About this task ::
Nothing but the lines from the one with "Figure 2. Block" through the last line of the entries below should appear in the copy, please, and no pictures.

Provided data ::

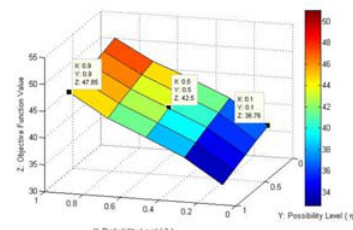
Fig. 6. Necessity optimal solutions for lowest, middle and highest levels of , 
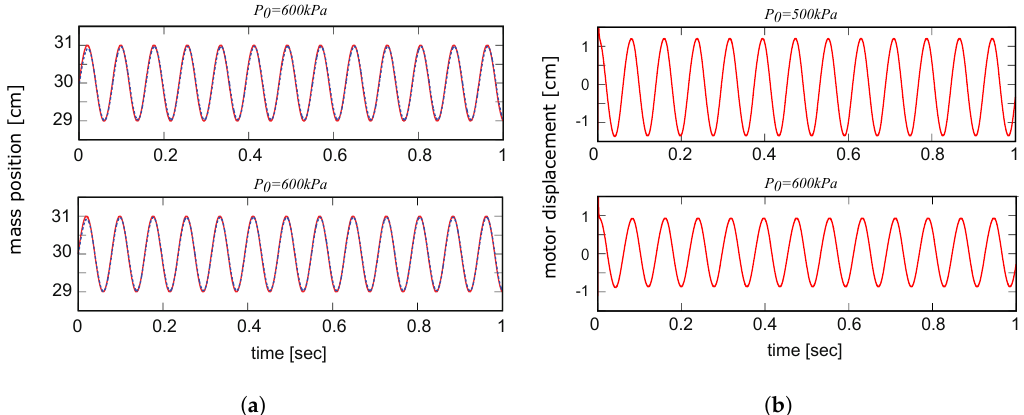
Figure 5. The mass and motor position. The no-load (initial) muscle pressure are 500 kPa and 600 kPa in top and bottom graphs, respectively. ( a ) The desired (red solid lines) and actual (blue dashed line) trajectory of mass position; and ( b ) the trajectory of motor position of the EPA.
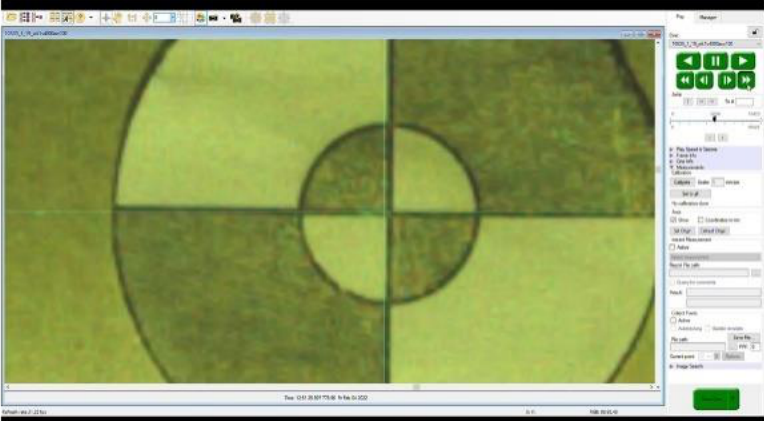
Figure 21. Measurement of the horizontal displacement of the marker for the parameters V4000 and ACC100. Results: d = 0.4744 mm; s = 0.0004 m/s; a = 0.4636 rad; as = 0.3627 rad/s.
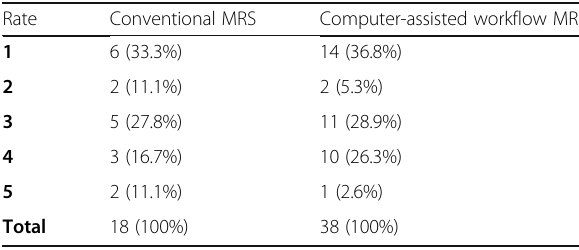
Table 4 Results of spectral quality rating Rate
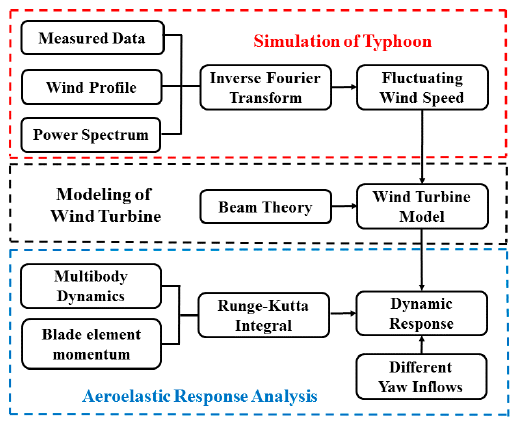
Figure 2. Block diagram structure of the analysis of wind turbine in typhoons.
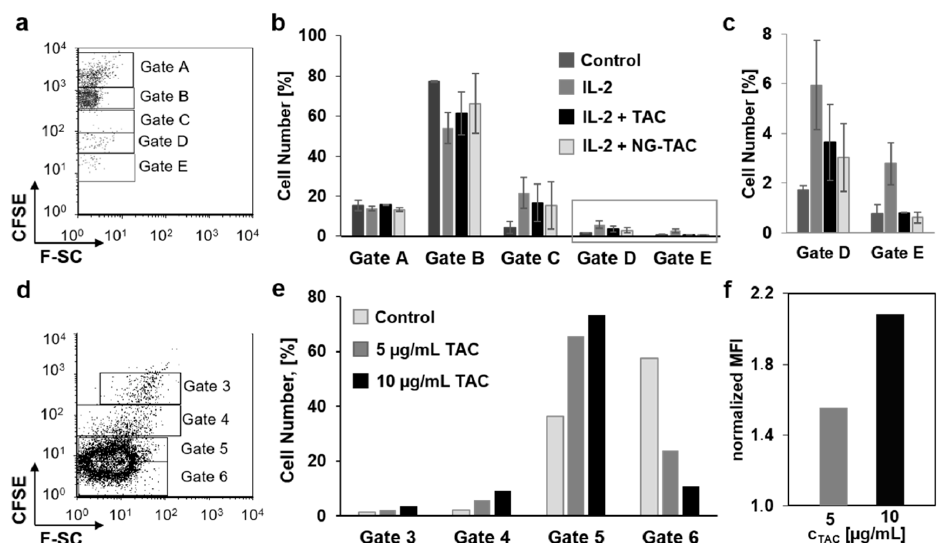
Figure 4. E ff ects of tacrolimus in solution or formulated in nanogels on Jurkat and T-cell Figure 4. Effects of tacrolimus in solution or formulated in nanogels on Jurkat and T-cell proliferation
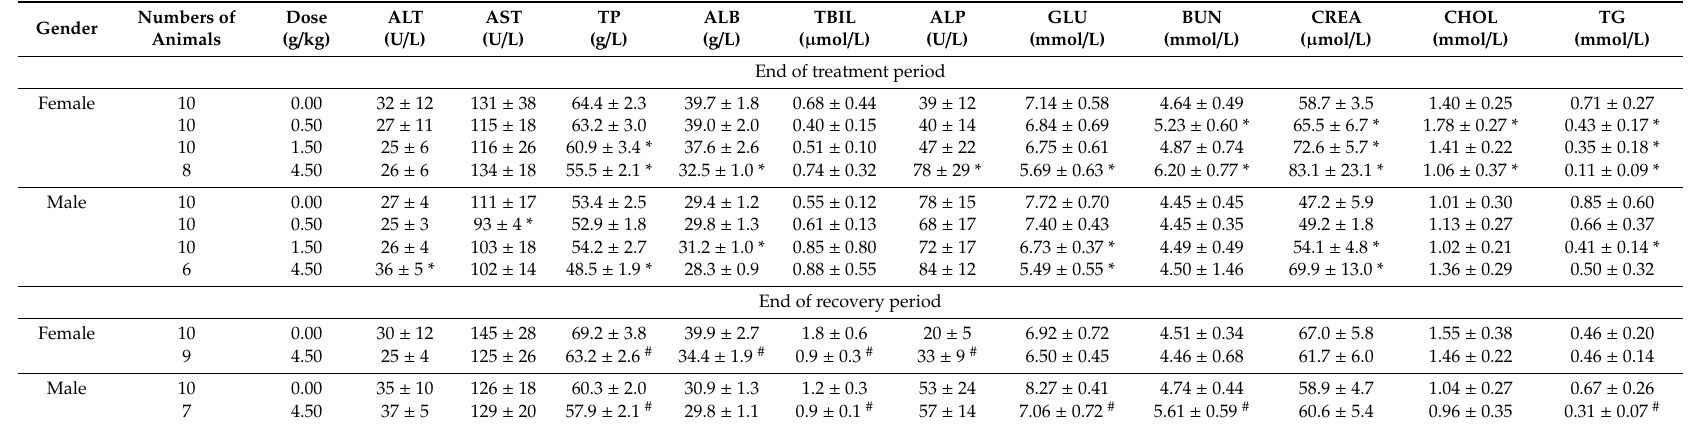
Table 2. Clinical biochemistry parameters of S-D rats orally administrated with gardenia yellow for 90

Task solution ::
Figure 2. Block diagram structure of the analysis of wind turbine in typhoons.
Figure 4. E ff ects of tacrolimus in solution or formulated in nanogels on Jurkat and T-cell Figure 4. Effects of tacrolimus in solution or formulated in nanogels on Jurkat and T-cell proliferation
Table 2. Clinical biochemistry parameters of S-D rats orally administrated with gardenia yellow for 90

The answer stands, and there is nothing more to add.